The IMF has asked Parliament to tighten its oversight role on use of public funds at national and county government levels, lest the country loses momentum in economic growth.
The International Monetary Fund aired concerns with the National Assembly and Senate speakers on Friday over the burgeoning recurrent expenditure at the cost of development projects.
IMF's Africa assistant director Mauro Macagni warned that "if the recurrent expenditure is not controlled, it will crowd out funds for development".
He asked Parliament to ensure use of "all public funds" is subjected to the existing legal and budgetary framework through accountability to the public.
"You must protect the republic against (budgetary) leakages," Macagni told speakers Justin Muturi and Ekwe Ethuro in a joint meeting at Parliament Buildings.
"Deciding the most important priorities is up to the Parliament. You need to know and be informed periodically on these resources to ensure they are well accounted for."
Referring to a quarterly report by the Office of Controller of Budget for the nine-month period ended March 31, the IMF official said it was alarming that the 47 counties, for instance, spent only 14 per cent on development of the Sh210 billion allocated to them in the 2013/14 year.
Macagni said this was contrary to the Public Finance Management Act 2012 that roots for at least 30 per cent of the total budget be spent on development projects.
The CoB report also revealed that spending on travel, entertainment and new vehicles by the national government stood at Sh7.4 billion contrary to a March 7 directive by President Uhuru to cut down on such spending.
This included Sh1.58 billion on foreign travels, Sh3.59 billion on domestic travels, Sh1.32 billion on hospitality and Sh885.76 million on new vehicles.
Members of county assemblies have been castigated for spending an estimated Sh2 billion on foreign trips alone - a matter that the Senate's County Public Accounts and Investment Committee has ordered Auditor-General Edward Ouko to investigate.
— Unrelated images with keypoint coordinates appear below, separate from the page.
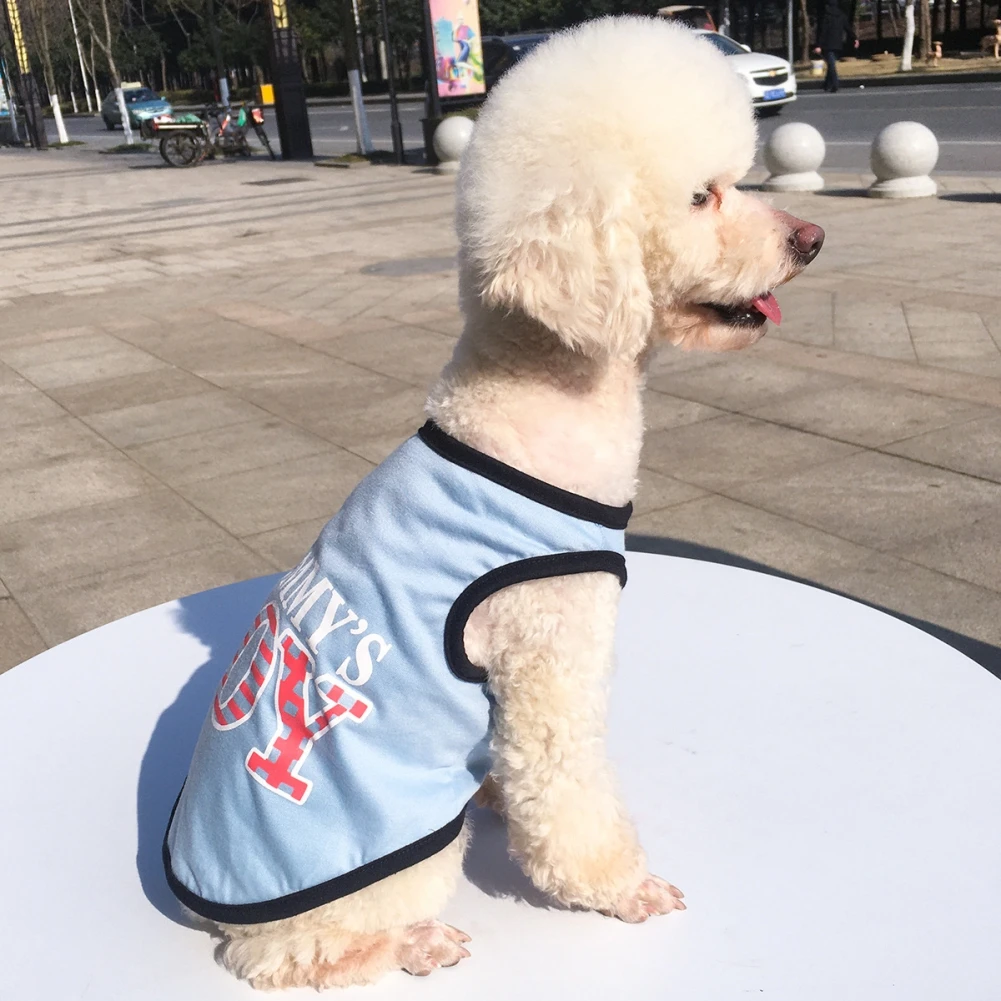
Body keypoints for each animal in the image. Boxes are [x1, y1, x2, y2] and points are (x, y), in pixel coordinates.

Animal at [164, 13, 824, 984]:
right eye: (702, 197)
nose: (812, 237)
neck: (534, 402)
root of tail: (211, 905)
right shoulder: (550, 650)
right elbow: (564, 792)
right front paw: (623, 889)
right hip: (392, 866)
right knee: (297, 955)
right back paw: (413, 939)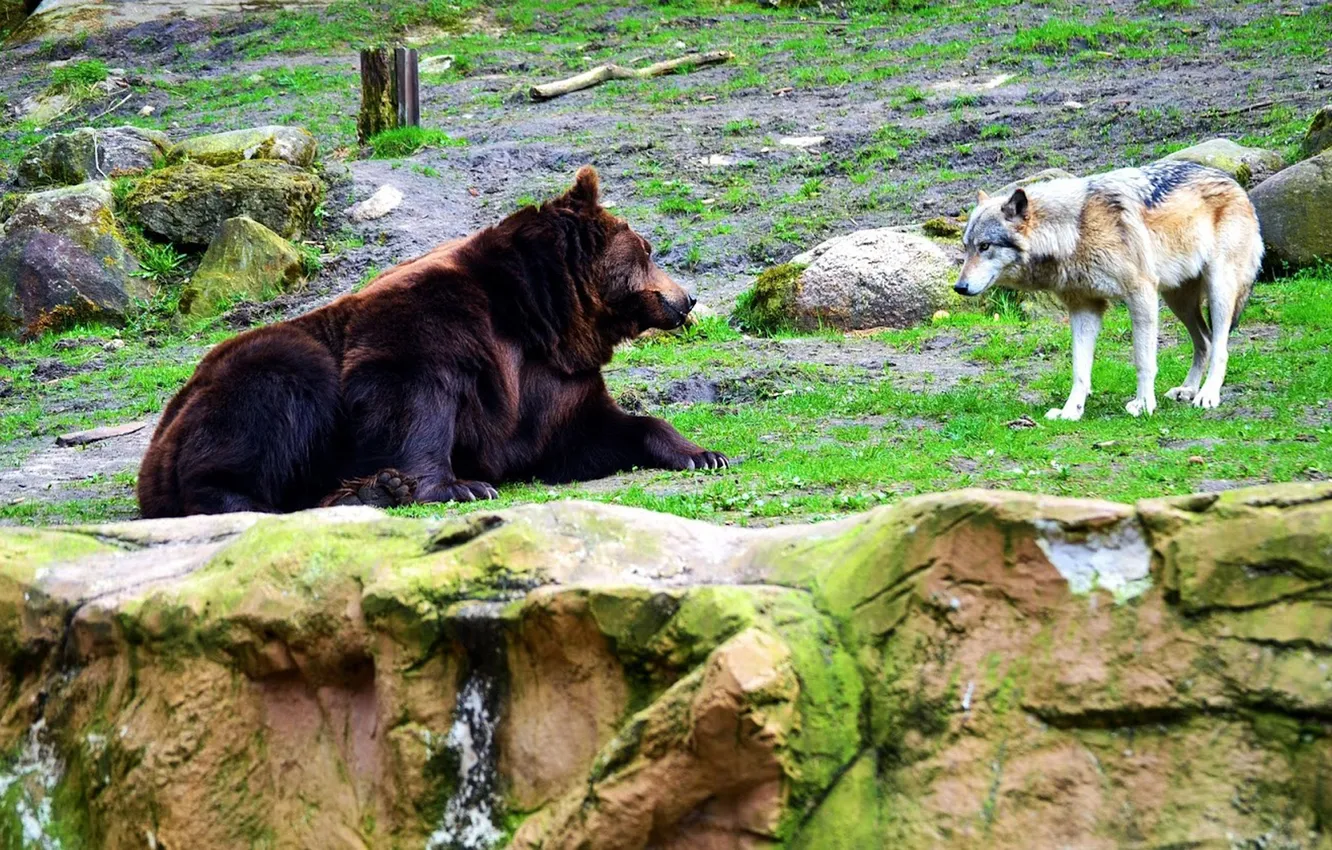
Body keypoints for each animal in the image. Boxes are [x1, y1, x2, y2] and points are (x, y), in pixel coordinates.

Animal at [136, 166, 728, 518]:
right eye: (647, 249)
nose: (687, 298)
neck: (543, 316)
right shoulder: (436, 321)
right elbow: (409, 397)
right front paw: (460, 485)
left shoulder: (554, 380)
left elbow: (590, 432)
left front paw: (703, 453)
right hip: (247, 381)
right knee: (276, 392)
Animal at [955, 160, 1263, 420]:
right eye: (966, 247)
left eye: (985, 246)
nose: (959, 287)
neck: (1074, 230)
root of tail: (1235, 183)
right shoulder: (1084, 307)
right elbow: (1079, 369)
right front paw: (1071, 411)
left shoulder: (1141, 295)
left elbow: (1143, 360)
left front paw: (1144, 404)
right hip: (1177, 300)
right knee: (1205, 341)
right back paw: (1187, 390)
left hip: (1217, 289)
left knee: (1220, 346)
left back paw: (1207, 395)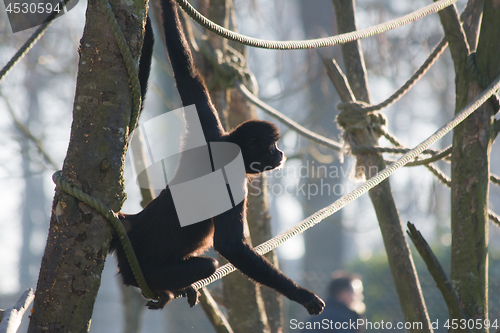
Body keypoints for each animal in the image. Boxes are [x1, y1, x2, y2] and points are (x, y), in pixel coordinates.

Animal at [109, 0, 324, 314]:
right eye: (272, 145)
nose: (281, 153)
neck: (229, 146)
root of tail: (132, 226)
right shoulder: (231, 178)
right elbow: (230, 246)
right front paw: (303, 295)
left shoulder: (210, 131)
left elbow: (187, 75)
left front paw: (167, 7)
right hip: (146, 269)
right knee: (207, 264)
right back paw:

Ethuro however said that the Senate would only act on under-spending on development at the counties after the Controller of Budget Agnes Odhiambo releases a report for the full fiscal year to June 30.
"As Senate, we are equally concerned especially on travels abroad because the country has all the resources that the counties are going to seek in other countries," he said.
"But as regards development expenditure, we have to wait for the full-year report rather than rely on an interim report covering only up to March."
Macagni advised that counties should be barred from engaging in public-private partnerships without the approval of the National Treasury just as is the case in seeking funds through debt instruments. "PPPs are very complex arrangements that if you don't have capacity, you can easily be taken for a ride," he said.